**Parts of the exercise:**
[A] In the forum thread about the Soliton1 controller upgrade, what battery pack does the poster use?
[B] Sum up the Soliton1 controller thread in two sentences.
[C] Carry on the forum thread about the Soliton1 controller and ADC motor current from the point where it stops.

**Source extract:**

__________

# How much is too much?



## Brucifer (Apr 30, 2012)

Hi folks,
We've just recently upgraded our motor controller from an Curtis 1231C to a Soliton1. We've been tweaking the settings in the Soliton setup and am curious to get some insight on max current settings so I don't blow up the ADC-FB4001A. Our battery pack is 48x CALB SE (153.6v nominal at 200Ah). Anybody here running this setup? We'd really like to throw as much current off the line at the ADC as possible. When we're charged up and step on it the voltage sags to around 140v. How much current should the ADC be able to take at this voltage?
thanks
brucifer


----------



## major (Apr 4, 2008)

Brucifer said:


> Hi folks,
> We've just recently upgraded our motor controller from an Curtis 1231C to a Soliton1. We've been tweaking the settings in the Soliton setup and am curious to get some insight on max current settings so I don't blow up the ADC-FB4001A. Our battery pack is 48x CALB SE (153.6v nominal at 200Ah). Anybody here running this setup? We'd really like to throw as much current off the line at the ADC as possible. When we're charged up and step on it the voltage sags to around 140v. How much current should the ADC be able to take at this voltage?

__________

Stored data entries:
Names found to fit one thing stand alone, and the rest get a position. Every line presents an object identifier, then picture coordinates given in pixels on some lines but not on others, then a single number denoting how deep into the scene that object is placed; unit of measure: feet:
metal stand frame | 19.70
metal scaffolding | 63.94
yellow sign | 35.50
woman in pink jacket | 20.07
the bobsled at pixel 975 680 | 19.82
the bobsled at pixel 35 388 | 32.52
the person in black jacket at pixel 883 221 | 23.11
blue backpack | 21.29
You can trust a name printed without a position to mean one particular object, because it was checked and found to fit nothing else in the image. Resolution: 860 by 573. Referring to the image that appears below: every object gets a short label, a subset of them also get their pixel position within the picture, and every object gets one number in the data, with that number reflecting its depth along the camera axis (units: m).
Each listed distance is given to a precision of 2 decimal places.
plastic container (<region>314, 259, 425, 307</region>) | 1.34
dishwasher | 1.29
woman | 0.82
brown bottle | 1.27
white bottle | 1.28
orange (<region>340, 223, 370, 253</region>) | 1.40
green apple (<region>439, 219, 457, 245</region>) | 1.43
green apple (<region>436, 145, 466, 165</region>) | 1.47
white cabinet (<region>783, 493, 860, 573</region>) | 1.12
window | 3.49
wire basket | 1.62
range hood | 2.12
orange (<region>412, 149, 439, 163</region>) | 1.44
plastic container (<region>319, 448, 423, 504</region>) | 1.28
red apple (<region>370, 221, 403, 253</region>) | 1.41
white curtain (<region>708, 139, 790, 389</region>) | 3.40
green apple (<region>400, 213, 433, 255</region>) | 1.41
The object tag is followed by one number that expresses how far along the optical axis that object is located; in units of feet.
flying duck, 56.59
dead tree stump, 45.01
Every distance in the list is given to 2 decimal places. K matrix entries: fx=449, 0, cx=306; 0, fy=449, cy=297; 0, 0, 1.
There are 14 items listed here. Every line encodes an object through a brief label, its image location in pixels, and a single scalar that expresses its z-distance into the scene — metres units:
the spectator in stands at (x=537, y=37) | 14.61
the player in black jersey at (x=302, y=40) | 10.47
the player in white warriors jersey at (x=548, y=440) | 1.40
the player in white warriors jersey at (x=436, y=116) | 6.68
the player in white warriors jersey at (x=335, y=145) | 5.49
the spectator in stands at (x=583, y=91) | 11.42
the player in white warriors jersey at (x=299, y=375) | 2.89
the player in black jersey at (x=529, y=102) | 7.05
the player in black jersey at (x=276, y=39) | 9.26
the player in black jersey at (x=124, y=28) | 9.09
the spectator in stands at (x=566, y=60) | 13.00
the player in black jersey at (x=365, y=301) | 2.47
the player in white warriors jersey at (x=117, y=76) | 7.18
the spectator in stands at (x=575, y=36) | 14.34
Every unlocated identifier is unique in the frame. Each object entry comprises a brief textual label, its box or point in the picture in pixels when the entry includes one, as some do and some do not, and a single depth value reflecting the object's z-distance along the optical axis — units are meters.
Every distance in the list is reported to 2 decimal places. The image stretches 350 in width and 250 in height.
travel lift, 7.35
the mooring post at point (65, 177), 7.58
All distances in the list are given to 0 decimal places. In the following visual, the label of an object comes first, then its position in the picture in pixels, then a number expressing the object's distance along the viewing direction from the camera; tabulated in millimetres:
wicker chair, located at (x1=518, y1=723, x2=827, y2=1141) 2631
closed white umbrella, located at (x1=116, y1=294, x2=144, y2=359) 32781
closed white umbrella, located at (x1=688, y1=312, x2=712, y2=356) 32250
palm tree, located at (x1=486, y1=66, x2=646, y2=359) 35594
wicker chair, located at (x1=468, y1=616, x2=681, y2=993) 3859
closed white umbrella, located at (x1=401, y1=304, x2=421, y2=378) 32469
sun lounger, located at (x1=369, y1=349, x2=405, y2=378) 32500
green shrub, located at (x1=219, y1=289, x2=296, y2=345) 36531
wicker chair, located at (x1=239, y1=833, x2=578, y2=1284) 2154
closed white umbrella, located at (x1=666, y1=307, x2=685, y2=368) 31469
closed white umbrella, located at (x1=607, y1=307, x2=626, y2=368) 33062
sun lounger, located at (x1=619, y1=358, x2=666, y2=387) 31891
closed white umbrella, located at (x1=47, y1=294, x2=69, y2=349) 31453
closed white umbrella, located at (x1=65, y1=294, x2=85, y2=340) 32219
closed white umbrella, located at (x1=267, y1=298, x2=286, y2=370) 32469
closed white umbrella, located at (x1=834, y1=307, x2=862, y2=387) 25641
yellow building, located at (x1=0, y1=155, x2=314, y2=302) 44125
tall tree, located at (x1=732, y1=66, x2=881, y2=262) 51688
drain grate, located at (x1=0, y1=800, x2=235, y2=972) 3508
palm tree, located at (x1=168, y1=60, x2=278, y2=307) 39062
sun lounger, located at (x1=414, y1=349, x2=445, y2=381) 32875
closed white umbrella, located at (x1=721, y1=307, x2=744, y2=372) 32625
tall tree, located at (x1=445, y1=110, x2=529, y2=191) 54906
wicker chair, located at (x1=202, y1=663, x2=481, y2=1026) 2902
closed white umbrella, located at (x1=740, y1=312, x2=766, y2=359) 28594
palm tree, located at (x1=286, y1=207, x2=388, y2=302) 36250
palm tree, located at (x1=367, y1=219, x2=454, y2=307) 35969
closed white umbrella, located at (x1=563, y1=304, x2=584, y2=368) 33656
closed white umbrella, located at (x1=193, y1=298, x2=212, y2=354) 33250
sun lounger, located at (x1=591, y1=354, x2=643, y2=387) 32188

__________

**Answers below:**
[A] A pack of 48x CALB SE, rated 153.6 V nominal at 200 Ah.

[B] After upgrading from a Curtis 1231C to a Soliton1 controller, the poster is adjusting its settings and wants advice on maximum current so as not to damage the ADC-FB4001A motor, powered by a 48x CALB SE pack at 153.6 V nominal and 200 Ah. The pack sags to about 140 V under hard acceleration, and the poster asks how much current the ADC can take at that voltage.

[C]
> thanks
> brucifer


Hi bruc,

Basically to the limit of commutation. In other words how much arcing you're willing to tolerate. The more arcing; the shorter the life of the parts, like brushes, commutator, springs and nearby insulation. If the motor is set up correctly with advance and comm conditioning (break-in), 1000Amps motor current should be tolerable for 10 to 20 seconds on occasional launches. Give it some time at reasonable currents and RPM to recondition comm and brushes and cool before the next show-off. I'd really recommend starting at 500 and stepping 100s up to the max you're comfortable seeing. If you can't put you eyes on the comm during the test runs, get a mirror or camera. Maybe tape your cell phone to capture the event.

Good luck,

major


----------



## Brucifer (Apr 30, 2012)

Hi Major,
Thanks for the advice. We did what you suggested and started at 500 amps, and have been working our way up. I've got a go pro that we'll mount and see what kind of light show we will have moving our way up to 1000 amps.
I'll let you know what we discover.
cheers
brucifer


----------



## galderdi (Nov 17, 2015)

I am i a similar situation. So this information confirms what I had previously heard. Thanks for the great information.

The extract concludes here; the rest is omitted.